Find the real number $k$ such that: $\det\begin{bmatrix} 2a_{1} & 2a_{2} & 2a_{3}\\ 3b_{1}+5c_{1} & 3b_{2}+5c_{2} & 3b_{3}+5c_{3}\\ 7c_{1} & 7c_{2} & 7c_{3} \end{bmatrix} = k * \det\begin{bmatrix} a_{1} & a_{2} & a_{3}\\ b_{1} & b_{2} & b_{3}\\ c_{1} & c_{2} & c_{3} \end{bmatrix}$
knowing that $\det\begin{bmatrix} a_{1} & a_{2} & a_{3}\\ b_{1} & b_{2} & b_{3}\\ c_{1} & c_{2} & c_{3} \end{bmatrix} ≠ 0$
I have calculated the table in terms of the first/second and third column. Then I wanted to use the Sarrus rule for the other matrix, but I am stuck somewhere there.
Check out this helpful link which tells you how elementary row operations affect the determinant.
Applying $R_2 \rightarrow R_2 - \dfrac57 R_3$, the determinant is unchanged, and we get:
$$\left| \begin{matrix} 2a_1 & 2a_2 & 2a_3 \\ 3b_1 & 3b_2 &3b_3 \\ 7c_1 & 7c_2 & 7c_3 \end{matrix} \right|$$
Now applying $R_1 \rightarrow \dfrac{1}{2} R_1$, $R_2 \rightarrow \dfrac{1}{3} R_2$, and $R_3 \rightarrow \dfrac{1}{7} R_3$ render the determinant as follows:
$$2\times 3 \times 7 \times \left| \begin{matrix} a_1 & a_2 & a_3 \\ b_1 & b_2 &b_3 \\ c_1 & c_2 & c_3 \end{matrix} \right|$$
So the $k$ you're looking for is $2\times 3 \times 7 = 42$.

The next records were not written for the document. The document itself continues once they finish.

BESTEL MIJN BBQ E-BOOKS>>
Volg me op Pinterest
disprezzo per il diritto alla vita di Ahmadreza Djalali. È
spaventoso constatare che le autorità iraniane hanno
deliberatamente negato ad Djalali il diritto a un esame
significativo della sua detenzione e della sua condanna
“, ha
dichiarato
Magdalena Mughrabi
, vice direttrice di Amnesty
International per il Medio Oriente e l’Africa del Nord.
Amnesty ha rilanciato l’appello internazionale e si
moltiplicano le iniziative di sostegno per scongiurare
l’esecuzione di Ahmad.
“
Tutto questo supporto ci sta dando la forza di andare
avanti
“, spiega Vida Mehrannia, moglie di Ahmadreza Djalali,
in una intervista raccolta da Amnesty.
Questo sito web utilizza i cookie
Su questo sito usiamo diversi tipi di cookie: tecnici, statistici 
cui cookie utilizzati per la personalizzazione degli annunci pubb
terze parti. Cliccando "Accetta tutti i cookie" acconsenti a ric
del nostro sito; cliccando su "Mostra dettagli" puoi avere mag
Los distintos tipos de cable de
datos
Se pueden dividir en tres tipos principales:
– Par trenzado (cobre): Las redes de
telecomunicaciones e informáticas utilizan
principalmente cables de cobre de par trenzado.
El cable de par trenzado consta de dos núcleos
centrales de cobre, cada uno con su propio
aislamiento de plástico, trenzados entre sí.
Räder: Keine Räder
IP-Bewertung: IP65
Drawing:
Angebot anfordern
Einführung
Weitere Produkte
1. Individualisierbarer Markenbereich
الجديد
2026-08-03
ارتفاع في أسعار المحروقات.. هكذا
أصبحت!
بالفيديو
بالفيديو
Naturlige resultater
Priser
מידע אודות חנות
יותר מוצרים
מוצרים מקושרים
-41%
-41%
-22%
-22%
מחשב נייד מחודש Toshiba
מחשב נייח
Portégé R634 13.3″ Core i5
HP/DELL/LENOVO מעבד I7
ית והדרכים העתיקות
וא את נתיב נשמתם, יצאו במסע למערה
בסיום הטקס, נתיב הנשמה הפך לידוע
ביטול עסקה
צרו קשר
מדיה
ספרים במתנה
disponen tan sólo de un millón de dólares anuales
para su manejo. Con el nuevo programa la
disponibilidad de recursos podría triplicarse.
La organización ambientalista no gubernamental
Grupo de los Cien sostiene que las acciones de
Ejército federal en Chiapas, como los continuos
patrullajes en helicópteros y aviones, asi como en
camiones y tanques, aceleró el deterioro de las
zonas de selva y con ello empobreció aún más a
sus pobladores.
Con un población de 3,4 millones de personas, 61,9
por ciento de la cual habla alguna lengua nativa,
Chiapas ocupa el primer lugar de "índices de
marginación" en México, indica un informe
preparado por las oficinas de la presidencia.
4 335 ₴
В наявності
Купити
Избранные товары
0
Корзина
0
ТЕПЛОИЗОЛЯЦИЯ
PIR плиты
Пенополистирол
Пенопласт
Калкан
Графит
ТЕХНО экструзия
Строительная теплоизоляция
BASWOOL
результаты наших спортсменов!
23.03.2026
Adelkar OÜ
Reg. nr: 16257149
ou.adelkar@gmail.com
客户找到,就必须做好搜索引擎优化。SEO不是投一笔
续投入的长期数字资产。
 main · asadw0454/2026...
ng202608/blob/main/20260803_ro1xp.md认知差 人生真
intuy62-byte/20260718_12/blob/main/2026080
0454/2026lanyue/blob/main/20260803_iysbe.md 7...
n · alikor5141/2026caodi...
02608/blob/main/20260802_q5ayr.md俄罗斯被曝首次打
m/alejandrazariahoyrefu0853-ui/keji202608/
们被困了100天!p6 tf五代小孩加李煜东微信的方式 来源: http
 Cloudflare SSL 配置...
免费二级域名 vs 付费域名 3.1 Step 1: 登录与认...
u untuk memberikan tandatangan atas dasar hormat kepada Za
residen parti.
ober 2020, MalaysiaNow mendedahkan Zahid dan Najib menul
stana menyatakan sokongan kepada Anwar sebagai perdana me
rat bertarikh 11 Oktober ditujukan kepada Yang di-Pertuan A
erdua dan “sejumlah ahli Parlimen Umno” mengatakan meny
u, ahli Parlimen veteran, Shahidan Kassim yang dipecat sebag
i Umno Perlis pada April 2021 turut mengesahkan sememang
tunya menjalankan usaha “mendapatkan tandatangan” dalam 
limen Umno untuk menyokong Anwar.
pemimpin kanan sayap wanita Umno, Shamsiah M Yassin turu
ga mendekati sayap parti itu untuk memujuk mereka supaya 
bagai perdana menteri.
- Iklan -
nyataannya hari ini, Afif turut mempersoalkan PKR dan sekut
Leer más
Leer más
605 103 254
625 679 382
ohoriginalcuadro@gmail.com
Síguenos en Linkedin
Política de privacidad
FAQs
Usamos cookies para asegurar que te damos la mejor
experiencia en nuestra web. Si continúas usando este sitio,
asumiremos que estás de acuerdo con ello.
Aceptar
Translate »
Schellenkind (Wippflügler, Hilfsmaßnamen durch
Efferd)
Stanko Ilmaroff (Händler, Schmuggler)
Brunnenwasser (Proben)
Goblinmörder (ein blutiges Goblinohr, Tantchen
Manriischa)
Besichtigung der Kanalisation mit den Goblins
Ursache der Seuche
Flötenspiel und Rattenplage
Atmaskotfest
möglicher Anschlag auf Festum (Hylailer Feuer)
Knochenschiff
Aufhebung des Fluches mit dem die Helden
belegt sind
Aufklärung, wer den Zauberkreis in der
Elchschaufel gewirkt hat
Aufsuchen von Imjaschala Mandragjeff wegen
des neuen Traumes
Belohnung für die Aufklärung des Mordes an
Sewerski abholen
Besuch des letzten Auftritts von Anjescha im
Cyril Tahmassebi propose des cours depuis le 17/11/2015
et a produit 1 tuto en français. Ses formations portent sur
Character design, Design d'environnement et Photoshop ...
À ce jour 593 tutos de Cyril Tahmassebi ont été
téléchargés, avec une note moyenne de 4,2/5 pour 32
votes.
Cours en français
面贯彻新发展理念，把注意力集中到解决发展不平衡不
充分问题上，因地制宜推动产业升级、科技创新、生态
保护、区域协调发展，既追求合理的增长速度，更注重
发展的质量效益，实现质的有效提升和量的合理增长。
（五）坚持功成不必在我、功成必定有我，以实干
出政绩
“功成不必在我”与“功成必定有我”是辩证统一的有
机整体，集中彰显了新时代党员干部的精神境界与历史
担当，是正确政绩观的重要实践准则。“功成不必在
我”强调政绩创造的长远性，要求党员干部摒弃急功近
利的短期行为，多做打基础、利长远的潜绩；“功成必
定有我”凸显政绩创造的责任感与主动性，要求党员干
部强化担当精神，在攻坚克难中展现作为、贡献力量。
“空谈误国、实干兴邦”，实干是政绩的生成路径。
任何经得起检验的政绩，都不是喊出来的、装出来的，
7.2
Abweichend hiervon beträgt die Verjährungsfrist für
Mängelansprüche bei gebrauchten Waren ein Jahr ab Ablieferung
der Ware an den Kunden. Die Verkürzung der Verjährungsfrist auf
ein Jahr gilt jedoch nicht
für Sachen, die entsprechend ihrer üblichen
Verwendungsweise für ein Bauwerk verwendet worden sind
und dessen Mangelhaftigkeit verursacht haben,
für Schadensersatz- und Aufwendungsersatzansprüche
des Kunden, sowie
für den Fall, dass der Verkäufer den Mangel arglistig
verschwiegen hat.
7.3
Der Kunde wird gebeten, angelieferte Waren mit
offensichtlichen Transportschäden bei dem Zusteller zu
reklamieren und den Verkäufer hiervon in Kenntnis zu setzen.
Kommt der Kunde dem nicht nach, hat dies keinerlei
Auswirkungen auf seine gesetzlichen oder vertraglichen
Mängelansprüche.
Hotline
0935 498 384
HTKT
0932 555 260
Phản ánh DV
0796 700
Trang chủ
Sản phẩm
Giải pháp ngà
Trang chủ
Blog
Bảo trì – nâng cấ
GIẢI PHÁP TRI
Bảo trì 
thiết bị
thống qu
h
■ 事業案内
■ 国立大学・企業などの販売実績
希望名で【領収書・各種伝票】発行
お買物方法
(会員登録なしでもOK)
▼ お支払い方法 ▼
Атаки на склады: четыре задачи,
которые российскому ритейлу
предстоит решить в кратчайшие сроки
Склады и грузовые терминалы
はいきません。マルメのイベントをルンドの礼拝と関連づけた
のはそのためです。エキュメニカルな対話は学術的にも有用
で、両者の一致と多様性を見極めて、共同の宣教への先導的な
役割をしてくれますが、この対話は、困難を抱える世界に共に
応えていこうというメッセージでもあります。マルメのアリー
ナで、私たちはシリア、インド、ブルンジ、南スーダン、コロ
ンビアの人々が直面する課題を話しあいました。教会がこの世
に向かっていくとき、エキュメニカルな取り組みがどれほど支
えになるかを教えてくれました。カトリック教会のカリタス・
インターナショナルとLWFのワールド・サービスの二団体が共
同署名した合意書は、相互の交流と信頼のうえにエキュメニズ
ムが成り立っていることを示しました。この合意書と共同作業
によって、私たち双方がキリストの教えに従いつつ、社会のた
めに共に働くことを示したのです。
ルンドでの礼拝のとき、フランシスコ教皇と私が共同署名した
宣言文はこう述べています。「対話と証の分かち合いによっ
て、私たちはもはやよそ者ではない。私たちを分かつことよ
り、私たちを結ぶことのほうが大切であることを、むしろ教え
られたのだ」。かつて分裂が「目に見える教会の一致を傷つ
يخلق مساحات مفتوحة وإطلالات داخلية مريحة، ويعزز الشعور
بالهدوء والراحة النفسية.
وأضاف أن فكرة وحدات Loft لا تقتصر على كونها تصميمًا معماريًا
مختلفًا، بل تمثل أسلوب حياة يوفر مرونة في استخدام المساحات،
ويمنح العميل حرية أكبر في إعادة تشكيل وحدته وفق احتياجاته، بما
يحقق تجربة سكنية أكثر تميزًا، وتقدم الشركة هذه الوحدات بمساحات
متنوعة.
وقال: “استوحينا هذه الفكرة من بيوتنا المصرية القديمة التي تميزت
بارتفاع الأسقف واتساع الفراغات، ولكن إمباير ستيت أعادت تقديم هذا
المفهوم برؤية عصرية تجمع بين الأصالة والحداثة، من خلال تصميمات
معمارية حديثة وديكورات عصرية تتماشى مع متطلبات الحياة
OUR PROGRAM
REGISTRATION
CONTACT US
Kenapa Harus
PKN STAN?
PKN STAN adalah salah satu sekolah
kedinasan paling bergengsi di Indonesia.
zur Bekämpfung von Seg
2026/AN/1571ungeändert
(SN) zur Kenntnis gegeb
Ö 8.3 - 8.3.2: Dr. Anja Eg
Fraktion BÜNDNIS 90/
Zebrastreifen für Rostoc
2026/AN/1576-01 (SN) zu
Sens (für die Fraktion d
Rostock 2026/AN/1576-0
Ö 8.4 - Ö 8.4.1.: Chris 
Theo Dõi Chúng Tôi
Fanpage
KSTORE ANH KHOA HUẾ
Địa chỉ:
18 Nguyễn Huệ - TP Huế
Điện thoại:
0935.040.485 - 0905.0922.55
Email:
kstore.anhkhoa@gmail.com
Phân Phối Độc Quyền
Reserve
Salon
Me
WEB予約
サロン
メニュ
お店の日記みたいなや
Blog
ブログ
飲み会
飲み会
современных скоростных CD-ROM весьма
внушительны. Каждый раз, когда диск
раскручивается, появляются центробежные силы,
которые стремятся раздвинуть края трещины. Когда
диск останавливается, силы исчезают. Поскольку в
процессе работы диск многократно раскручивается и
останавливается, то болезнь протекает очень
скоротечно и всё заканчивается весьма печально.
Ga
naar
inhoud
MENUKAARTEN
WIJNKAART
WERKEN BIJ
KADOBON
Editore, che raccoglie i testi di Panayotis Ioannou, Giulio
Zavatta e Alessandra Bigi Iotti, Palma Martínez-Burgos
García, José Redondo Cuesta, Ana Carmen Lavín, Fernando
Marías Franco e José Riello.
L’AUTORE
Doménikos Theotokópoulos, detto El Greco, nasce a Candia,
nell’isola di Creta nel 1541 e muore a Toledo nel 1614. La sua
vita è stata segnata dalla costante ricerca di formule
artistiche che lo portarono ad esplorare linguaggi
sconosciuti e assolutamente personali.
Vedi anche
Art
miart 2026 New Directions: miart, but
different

Edit: note that if you have a matrix $A$ and you multiply one of the rows of $A$ by $\lambda$ to get a new matrix $B$, then you have $|B| = \lambda |A|$. Hence, if I start with a $3\times 3$ matrix $A$ as in this question and I apply successive multiplications of its rows by $\lambda_1$, $\lambda_2$ and $\lambda_3$ to get a new matrix $B$, what we would have is:
$$|B| = \lambda_1 \lambda_2 \lambda_3 |A|$$
so that
$$|A| = \dfrac{1}{\lambda_1 \lambda_2 \lambda_3}|B|$$
which justifies why it's $2 \times 3 \times 7$ instead of $\dfrac{1}{2\times 3 \times 7}$.